*** Opening of WORKING DATA ***
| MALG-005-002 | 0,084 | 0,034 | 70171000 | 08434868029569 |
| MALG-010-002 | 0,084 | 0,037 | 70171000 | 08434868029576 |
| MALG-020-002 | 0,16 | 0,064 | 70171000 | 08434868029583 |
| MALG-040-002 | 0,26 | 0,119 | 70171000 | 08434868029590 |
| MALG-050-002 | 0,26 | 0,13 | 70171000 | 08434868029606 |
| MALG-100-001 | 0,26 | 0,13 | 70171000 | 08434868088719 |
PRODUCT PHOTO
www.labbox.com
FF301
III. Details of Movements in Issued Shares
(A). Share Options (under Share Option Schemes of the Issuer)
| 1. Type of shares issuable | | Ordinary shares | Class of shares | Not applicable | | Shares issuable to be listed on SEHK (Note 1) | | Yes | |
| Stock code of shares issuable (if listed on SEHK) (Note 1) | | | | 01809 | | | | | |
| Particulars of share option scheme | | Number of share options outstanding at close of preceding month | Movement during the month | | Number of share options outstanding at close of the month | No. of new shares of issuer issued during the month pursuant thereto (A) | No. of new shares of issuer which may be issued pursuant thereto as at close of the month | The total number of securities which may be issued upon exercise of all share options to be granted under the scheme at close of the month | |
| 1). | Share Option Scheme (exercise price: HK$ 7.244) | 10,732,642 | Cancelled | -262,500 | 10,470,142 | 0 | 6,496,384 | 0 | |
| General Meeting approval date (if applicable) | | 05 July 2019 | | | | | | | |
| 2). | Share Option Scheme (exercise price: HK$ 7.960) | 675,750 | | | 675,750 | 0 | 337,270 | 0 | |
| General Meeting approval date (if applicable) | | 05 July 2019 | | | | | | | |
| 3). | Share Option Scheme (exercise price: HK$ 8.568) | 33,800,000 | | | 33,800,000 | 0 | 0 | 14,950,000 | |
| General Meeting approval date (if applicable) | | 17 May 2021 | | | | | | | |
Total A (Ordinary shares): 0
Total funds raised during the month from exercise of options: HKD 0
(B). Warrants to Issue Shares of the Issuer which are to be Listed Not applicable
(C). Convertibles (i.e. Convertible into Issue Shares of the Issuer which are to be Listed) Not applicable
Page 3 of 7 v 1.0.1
*** Close of WORKING DATA ***
▶ **EXERCISE BRIEF**
Show all lines from the data above in which the word "price" appears.

▶ **REPLY TO THE TASK**
| 1). | Share Option Scheme (exercise price: HK$ 7.244) | 10,732,642 | Cancelled | -262,500 | 10,470,142 | 0 | 6,496,384 | 0 | |
| 2). | Share Option Scheme (exercise price: HK$ 7.960) | 675,750 | | | 675,750 | 0 | 337,270 | 0 | |
| 3). | Share Option Scheme (exercise price: HK$ 8.568) | 33,800,000 | | | 33,800,000 | 0 | 0 | 14,950,000 | |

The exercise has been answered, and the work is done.